Vielleicht hat ja einer eine Lösung parat, oder ein ähnliches Problem, sodass ich nicht ganz alleine da stehe. :-) Freue mich auf nette, konstruktive Antworten. 

Freundliche Grüße


----------



## Varitu (11. August 2009)

Hallo,

wenn es nur bei den beiden Chars autritt, würde ich als erstes mal den WoW- Cache leeren. Eventuell ist darin eine beschädigte Datei.

Gruß varitu


----------



## Crystania (11. August 2009)

Varitu schrieb:


> Hallo,
> 
> wenn es nur bei den beiden Chars autritt, würde ich als erstes mal den WoW- Cache leeren. Eventuell ist darin eine beschädigte Datei.
> 
> Gruß varitu



Hab ich schon, aber danke für deine Antwort.


----------



## Crystania (12. August 2009)

Irgendwie habe ich so das verdammt ungute Gefühl das keiner eine intelligente und funktionierende Lösung für mein Problem hat. Naja die Hoffnung stirbt zuletzt.


----------



## poTTo (12. August 2009)

Das liegt daran das du mitten in der Nacht postest, wo "fast" alle schalfen XD. Was allerdings komisch ist, das nach dem patch 3.2 sich sehr viel über FPS einbrüche beklagen, auch Bekannte mit Highend komponenten.
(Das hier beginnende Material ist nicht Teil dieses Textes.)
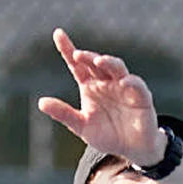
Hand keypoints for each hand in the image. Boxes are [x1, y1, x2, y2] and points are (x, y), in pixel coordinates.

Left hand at [38, 28, 165, 167]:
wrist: (130, 150)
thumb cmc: (106, 135)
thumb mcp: (81, 126)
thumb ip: (63, 113)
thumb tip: (41, 102)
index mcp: (90, 86)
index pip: (78, 65)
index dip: (68, 49)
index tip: (58, 34)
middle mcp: (107, 82)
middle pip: (97, 63)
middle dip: (88, 57)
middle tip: (78, 55)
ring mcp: (124, 87)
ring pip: (117, 68)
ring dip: (108, 62)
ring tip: (98, 61)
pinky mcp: (141, 97)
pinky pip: (137, 86)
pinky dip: (131, 82)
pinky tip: (123, 82)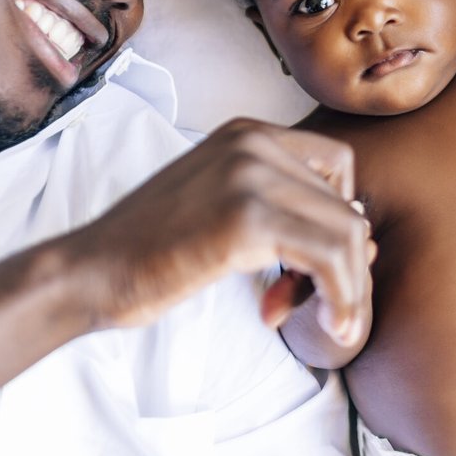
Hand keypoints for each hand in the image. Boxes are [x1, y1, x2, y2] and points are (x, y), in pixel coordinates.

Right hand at [60, 118, 371, 344]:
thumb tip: (363, 235)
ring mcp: (251, 175)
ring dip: (348, 288)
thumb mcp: (222, 205)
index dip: (340, 222)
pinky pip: (330, 258)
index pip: (337, 167)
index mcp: (247, 132)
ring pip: (347, 232)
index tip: (317, 268)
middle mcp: (254, 141)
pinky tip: (323, 322)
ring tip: (325, 322)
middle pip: (344, 205)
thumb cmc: (152, 250)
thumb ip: (280, 208)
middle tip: (315, 309)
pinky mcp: (248, 218)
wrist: (92, 270)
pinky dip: (340, 297)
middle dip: (343, 268)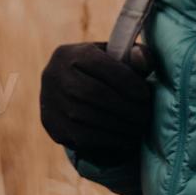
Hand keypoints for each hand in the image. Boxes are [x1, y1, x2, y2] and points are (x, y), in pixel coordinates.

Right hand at [40, 42, 152, 167]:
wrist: (69, 90)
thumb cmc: (103, 72)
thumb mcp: (117, 57)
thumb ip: (136, 56)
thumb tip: (143, 57)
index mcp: (70, 54)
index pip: (100, 65)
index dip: (127, 81)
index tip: (146, 95)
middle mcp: (54, 76)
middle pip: (92, 93)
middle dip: (124, 107)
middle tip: (145, 116)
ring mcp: (49, 102)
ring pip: (85, 117)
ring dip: (118, 126)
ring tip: (139, 129)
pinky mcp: (52, 126)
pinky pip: (80, 137)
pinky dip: (107, 140)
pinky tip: (125, 140)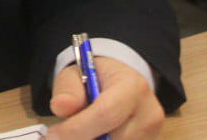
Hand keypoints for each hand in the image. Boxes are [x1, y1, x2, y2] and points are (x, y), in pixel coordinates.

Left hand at [48, 57, 164, 138]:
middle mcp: (149, 112)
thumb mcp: (77, 74)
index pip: (106, 113)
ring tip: (78, 133)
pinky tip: (93, 136)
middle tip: (59, 137)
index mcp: (132, 86)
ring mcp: (152, 134)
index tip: (53, 136)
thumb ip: (68, 90)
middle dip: (82, 139)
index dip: (77, 129)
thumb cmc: (97, 77)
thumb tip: (60, 107)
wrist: (122, 81)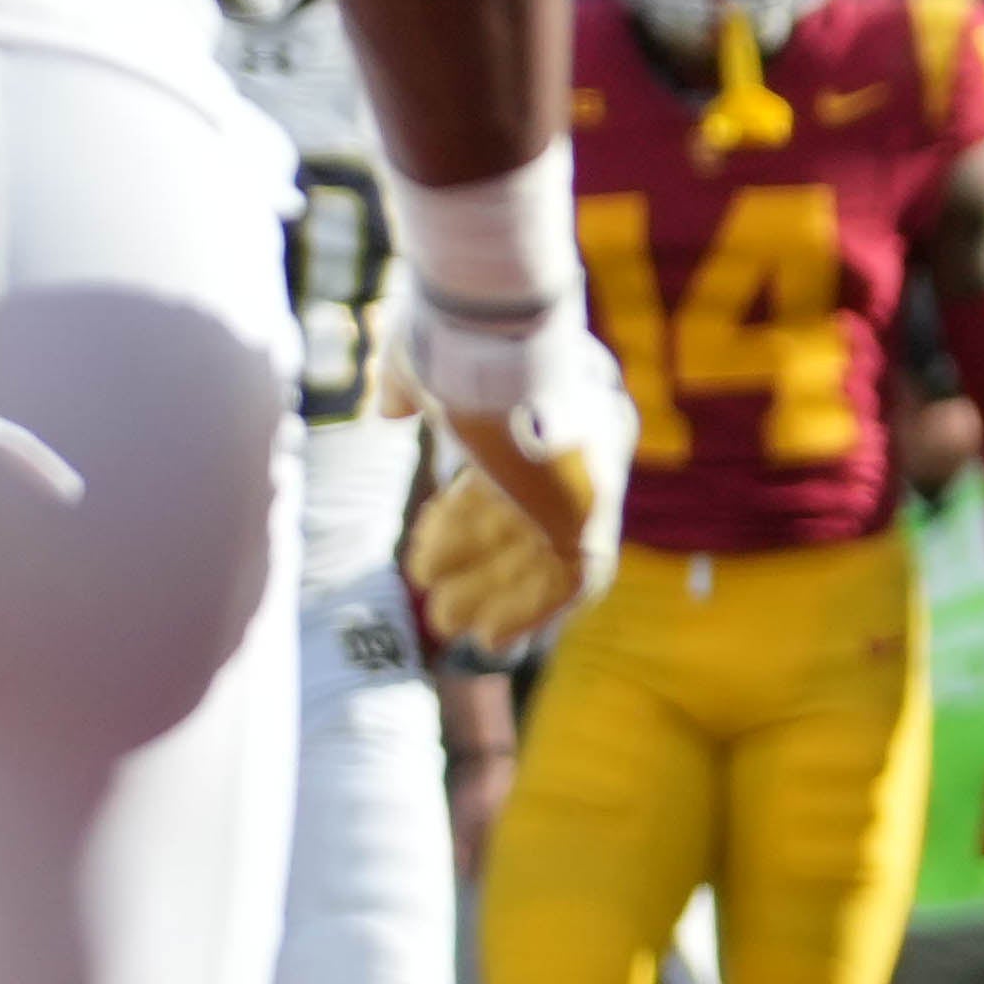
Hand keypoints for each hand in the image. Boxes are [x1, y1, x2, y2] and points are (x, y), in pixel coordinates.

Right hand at [399, 289, 639, 652]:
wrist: (491, 343)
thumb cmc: (450, 344)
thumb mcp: (419, 362)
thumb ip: (407, 389)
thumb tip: (391, 411)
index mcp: (528, 413)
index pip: (499, 483)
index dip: (458, 525)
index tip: (424, 560)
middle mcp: (566, 451)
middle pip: (519, 526)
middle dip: (477, 571)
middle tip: (437, 610)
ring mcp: (583, 481)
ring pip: (542, 556)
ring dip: (498, 596)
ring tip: (449, 627)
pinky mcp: (592, 510)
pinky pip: (577, 577)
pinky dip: (538, 609)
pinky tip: (497, 639)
Also wenn du nach dem Reload des UI wieder volle 60 Frames hast, dann kann man ja an einer Hand abzählen woran es liegen könnte. Da du es auch kmpl. ohne Addons getesten hast, kann es auch nicht an Addons liegen.

Schreib dein Prob doch einfach mal ins technik Forum auf der offiziellen WoW Seite, evtl. muss Blizz da wa nachfixen, btw today is Patchday =) mit viel glück kommt da heute schon was 


			Dieser Inhalt steht nur eingeloggten Mitgliedern zur Verfügung.


----------



## Independent (12. August 2009)

Ich Liste mal ein paar Dinge auf, die mir gerade durch den Kopf gehen:

1. Ist das nur bei WoW so? Wenn nicht, dann ist dein Grafikspeicher im Eimer.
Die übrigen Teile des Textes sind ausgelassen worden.